Create a business plan and budget. You should specify the costs of all of your inventory items, the costs of packaging and shipping your items, and the overhead costs of doing business such as taxes, legal fees, website setup and maintenance, and your own salary. Estimate how much money you will earn from each care package and how many care packages you will sell.
Establish relationships with your suppliers and shipping company. For example, if you intend to include cookies from a local bakery in your care packages, ensure that the bakery can fill orders when you need them. Determine the most cost-effective place to get packaging materials, such as Costco or FedEx. Ask your shipping company if it is more cost effective for you to purchase your own shipping scale and packaging and to schedule pickups, or to bring your packages to their location. You may sell your items through your website or eBay, and will need a good web designer or to establish a seller's account.
Market your business. You may do this through talking to your friends and contacts, through setting up a website and a Google Ads advertising campaign, or through advertising on a local radio station.
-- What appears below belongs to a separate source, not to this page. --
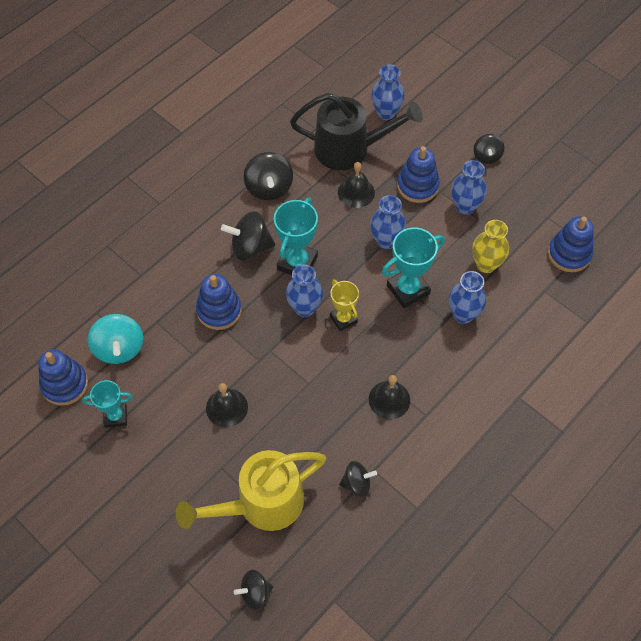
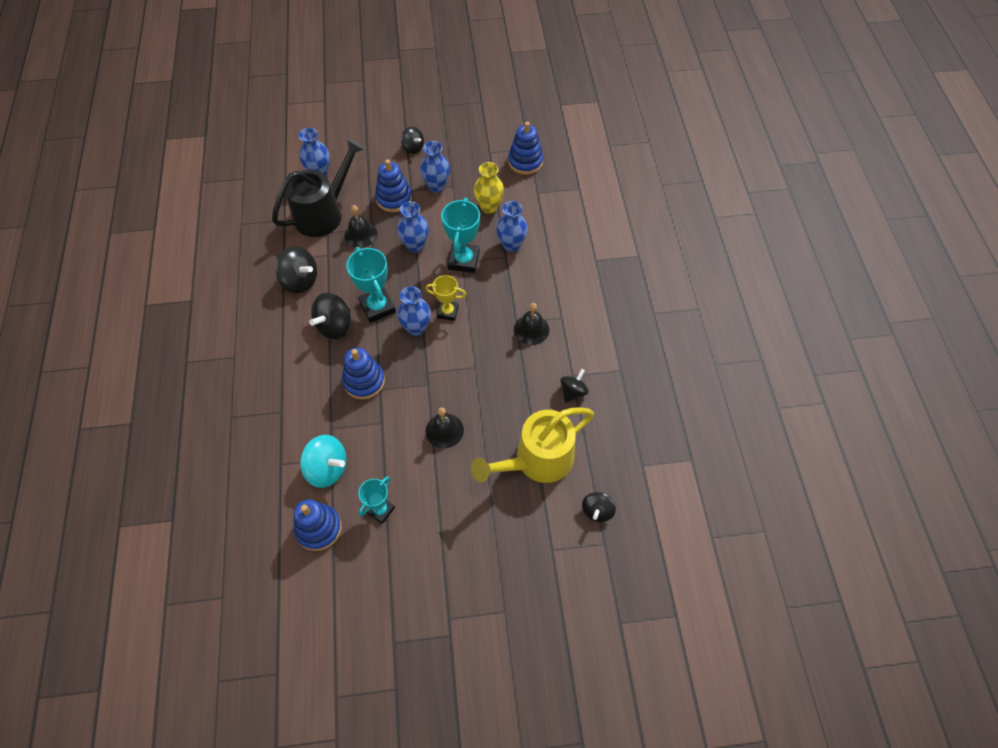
camera: 50 degrees left, 0 degrees up
(260, 504) = (536, 461): yellow watering can -> yellow watering can turned 45 degrees clockwise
Spend your time and money spreading your message to people who are likely customers, such as military spouses or grandparents, or parents with recently empty nests.
Create your inventory. This includes ordering all of the products you will sell, wrapping and packaging supplies, and any other work tools such as cookie decorating equipment. Your goal should be to keep your inventory to a minimum, such that you have just enough to fulfill your orders quickly, but do not have any left on hand.
Check with the Small Business Administration for start-up resources. One of the best is SCORE, which provides free business consulting services by retired entrepreneurs.
The old adage holds true even for small, home businesses: "You have to spend money to make money." Do plan on spending money on marketing, even if only to print and distribute brochures at nursing homes or military family support meetings.